(What is expected)
Below are some records. Print exactly the lines between the one holding "border: 2px solid #000000;" and the one holding "flex: 1 1 auto;", inclusive, and nothing else.

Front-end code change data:
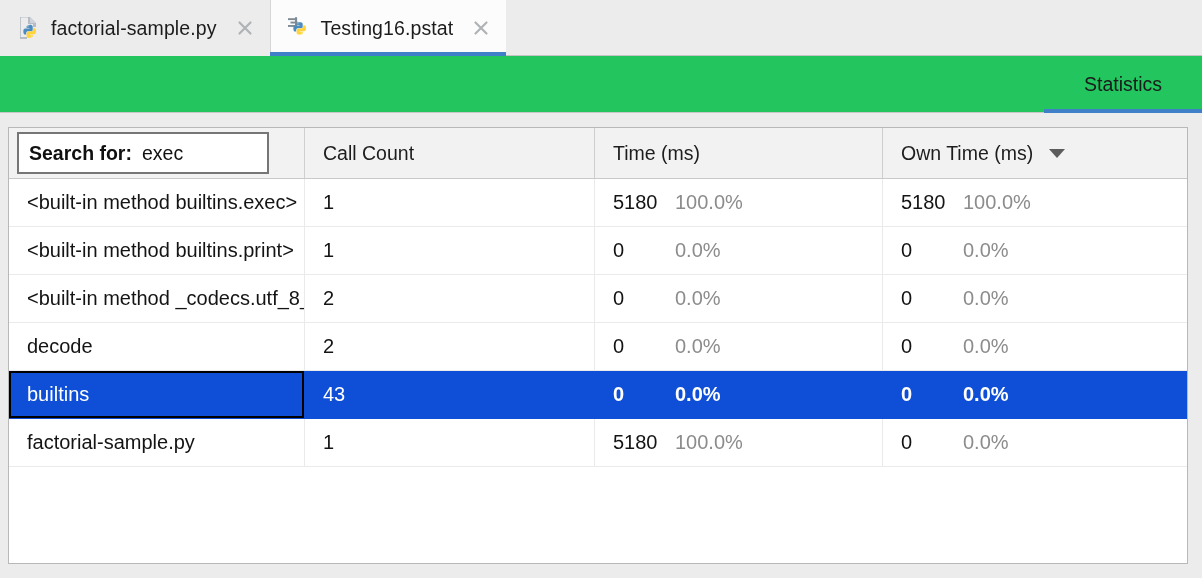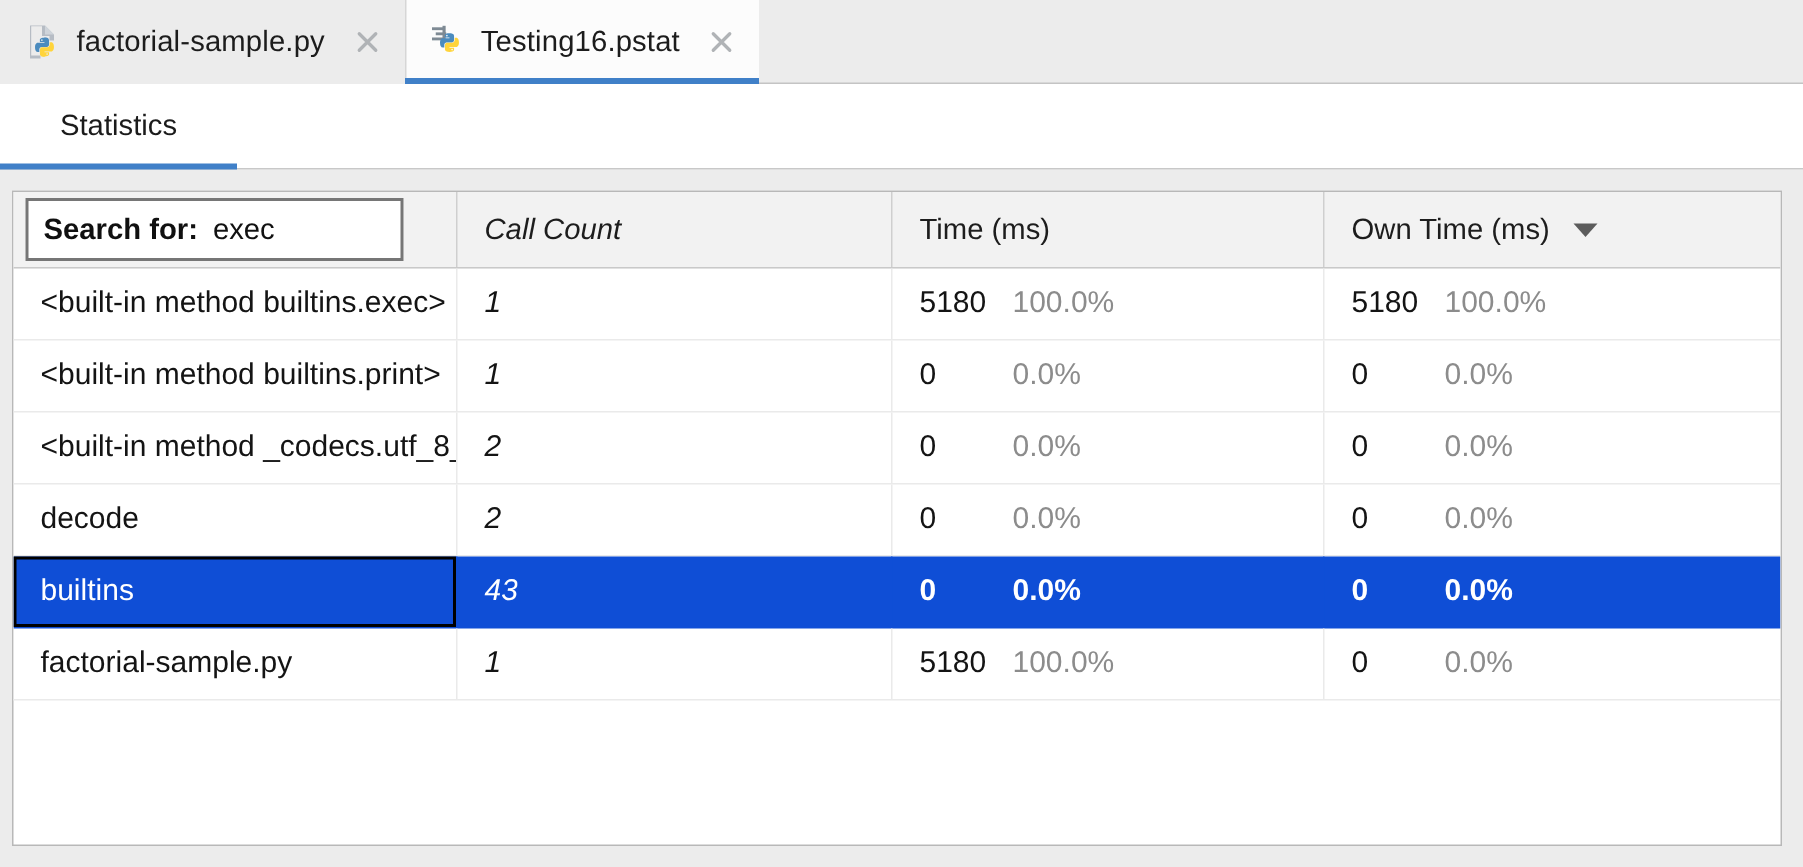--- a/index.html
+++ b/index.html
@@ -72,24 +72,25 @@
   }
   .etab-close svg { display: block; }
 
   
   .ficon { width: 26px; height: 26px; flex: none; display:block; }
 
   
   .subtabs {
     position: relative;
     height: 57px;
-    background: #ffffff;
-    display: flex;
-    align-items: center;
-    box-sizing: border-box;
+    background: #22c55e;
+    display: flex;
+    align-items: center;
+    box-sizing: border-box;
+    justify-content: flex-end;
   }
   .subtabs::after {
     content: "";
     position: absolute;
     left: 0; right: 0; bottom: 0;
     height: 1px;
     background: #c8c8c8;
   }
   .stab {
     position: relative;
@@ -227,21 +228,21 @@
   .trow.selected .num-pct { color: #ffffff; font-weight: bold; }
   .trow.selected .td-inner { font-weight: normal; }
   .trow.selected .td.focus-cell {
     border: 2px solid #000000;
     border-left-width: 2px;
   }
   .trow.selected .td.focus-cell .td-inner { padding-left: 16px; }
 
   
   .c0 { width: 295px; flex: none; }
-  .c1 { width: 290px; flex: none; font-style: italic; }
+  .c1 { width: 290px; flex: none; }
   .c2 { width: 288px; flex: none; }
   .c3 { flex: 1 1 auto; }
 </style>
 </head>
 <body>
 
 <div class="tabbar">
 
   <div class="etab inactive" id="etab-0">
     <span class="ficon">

--

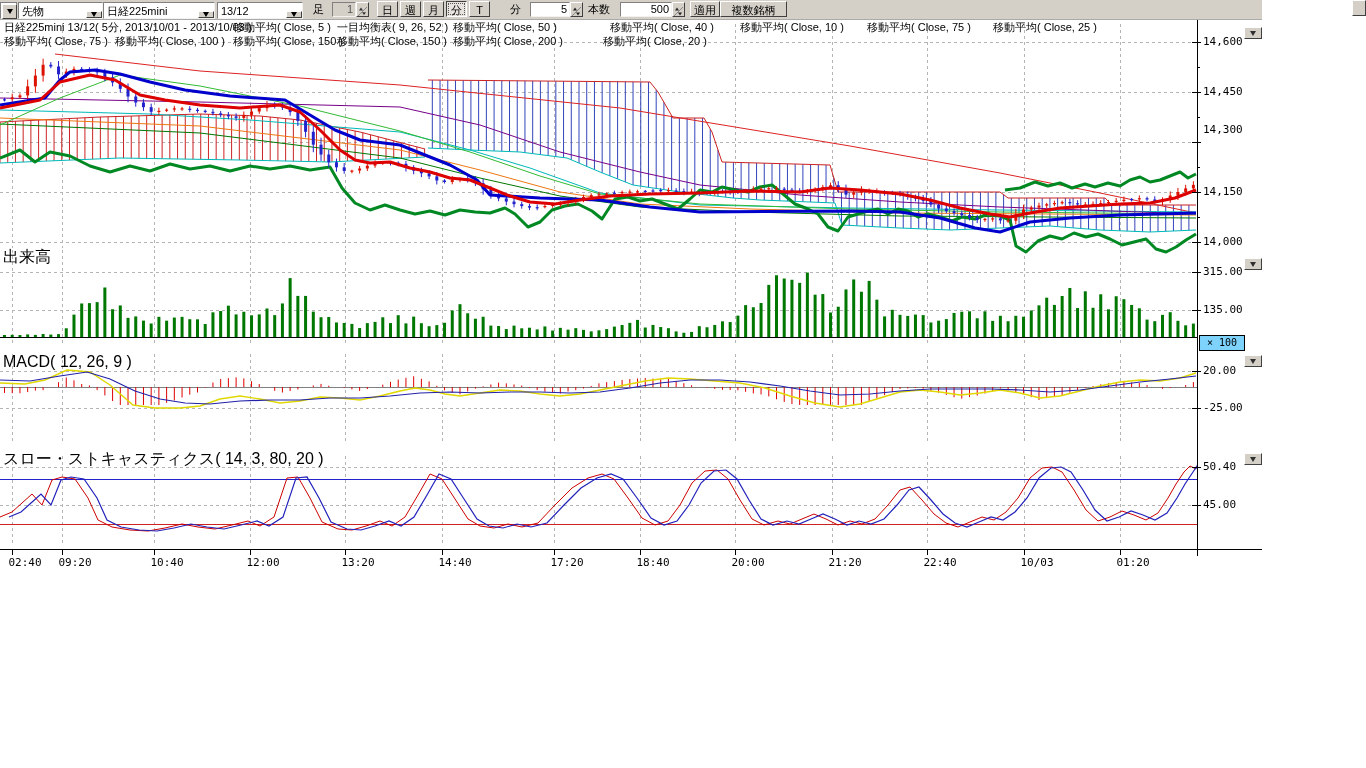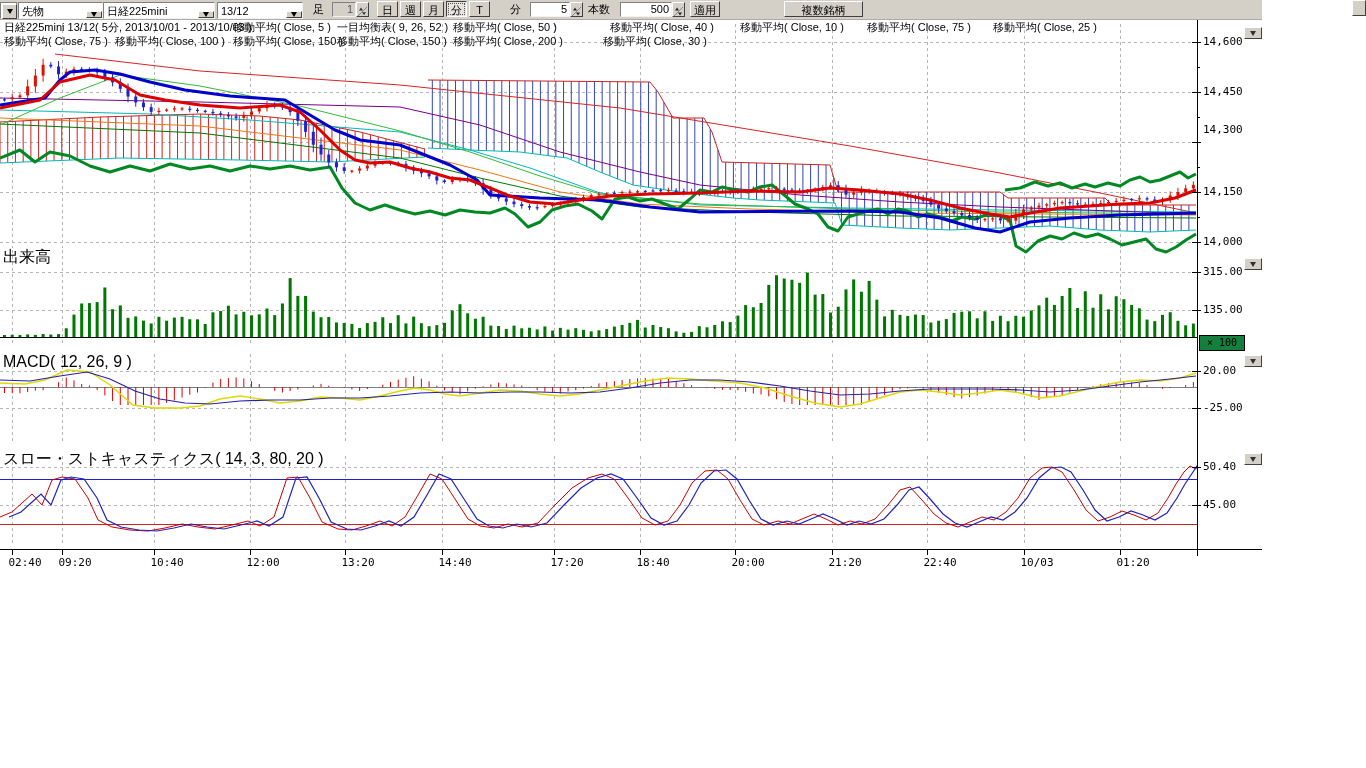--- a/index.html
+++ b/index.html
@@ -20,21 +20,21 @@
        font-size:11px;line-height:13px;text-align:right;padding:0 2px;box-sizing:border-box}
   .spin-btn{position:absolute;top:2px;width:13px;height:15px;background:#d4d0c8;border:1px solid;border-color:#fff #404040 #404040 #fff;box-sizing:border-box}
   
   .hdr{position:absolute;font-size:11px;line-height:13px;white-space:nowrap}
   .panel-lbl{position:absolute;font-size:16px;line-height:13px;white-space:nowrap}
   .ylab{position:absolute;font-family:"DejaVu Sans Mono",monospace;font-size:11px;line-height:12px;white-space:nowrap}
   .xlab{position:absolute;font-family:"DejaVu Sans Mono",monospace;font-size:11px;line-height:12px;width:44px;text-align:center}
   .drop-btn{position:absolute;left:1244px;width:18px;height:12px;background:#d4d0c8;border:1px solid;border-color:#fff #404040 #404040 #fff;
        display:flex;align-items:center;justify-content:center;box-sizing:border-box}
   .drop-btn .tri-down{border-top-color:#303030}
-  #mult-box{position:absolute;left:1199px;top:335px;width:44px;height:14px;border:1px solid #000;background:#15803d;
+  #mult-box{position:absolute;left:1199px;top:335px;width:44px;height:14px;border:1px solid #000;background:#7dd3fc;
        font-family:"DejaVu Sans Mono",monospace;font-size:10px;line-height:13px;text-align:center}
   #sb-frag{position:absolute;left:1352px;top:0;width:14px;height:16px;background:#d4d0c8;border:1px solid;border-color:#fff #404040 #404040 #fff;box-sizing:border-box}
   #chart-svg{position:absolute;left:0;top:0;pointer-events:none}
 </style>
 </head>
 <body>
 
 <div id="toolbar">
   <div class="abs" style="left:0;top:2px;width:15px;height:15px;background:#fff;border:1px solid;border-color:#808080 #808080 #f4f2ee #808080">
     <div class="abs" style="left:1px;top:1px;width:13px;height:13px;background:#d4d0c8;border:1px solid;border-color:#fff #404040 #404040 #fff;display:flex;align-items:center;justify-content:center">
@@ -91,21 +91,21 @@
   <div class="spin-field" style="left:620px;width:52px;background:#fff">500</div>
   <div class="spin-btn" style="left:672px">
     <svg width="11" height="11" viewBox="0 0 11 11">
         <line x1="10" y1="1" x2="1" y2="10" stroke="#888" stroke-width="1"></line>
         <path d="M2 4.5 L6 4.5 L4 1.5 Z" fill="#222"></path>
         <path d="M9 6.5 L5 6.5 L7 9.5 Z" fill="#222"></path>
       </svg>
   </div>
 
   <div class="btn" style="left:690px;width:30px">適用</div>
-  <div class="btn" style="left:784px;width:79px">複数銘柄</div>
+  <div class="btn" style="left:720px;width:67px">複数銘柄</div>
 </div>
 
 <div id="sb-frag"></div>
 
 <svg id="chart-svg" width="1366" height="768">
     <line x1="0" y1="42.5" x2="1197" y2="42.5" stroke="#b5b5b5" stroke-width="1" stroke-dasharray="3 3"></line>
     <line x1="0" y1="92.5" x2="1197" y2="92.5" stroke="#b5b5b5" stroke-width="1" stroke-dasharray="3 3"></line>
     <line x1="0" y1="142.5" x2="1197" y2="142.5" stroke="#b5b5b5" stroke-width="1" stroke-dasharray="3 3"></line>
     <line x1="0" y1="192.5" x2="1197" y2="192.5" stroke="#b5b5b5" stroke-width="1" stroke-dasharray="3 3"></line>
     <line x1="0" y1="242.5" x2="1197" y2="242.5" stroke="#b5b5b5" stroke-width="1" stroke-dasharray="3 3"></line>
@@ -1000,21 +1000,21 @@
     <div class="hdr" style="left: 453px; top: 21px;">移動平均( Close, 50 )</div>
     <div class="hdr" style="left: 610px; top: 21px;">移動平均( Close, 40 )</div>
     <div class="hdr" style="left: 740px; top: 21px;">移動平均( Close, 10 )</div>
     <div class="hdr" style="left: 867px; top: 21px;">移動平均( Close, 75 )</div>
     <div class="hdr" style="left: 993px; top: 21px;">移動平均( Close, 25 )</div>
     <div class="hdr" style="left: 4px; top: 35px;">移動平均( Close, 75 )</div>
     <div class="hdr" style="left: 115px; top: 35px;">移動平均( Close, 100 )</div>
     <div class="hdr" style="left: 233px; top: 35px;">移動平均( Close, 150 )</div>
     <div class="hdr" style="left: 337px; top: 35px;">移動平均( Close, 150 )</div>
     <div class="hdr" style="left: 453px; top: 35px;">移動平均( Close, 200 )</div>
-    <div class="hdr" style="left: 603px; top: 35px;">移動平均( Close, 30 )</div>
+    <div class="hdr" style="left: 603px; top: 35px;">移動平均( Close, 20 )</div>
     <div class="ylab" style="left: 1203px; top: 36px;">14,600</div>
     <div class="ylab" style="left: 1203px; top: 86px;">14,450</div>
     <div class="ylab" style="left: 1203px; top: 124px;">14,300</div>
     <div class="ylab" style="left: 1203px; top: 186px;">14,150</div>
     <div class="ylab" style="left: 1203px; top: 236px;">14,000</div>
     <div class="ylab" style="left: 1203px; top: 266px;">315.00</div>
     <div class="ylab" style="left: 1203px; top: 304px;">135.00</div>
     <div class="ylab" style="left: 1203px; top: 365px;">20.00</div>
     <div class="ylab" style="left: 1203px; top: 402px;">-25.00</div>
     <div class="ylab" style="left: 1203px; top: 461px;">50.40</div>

(Response area)
     border: 2px solid #000000;
     border-left-width: 2px;
   }
   .trow.selected .td.focus-cell .td-inner { padding-left: 16px; }
 
   
   .c0 { width: 295px; flex: none; }
-  .c1 { width: 290px; flex: none; font-style: italic; }
+  .c1 { width: 290px; flex: none; }
   .c2 { width: 288px; flex: none; }
   .c3 { flex: 1 1 auto; }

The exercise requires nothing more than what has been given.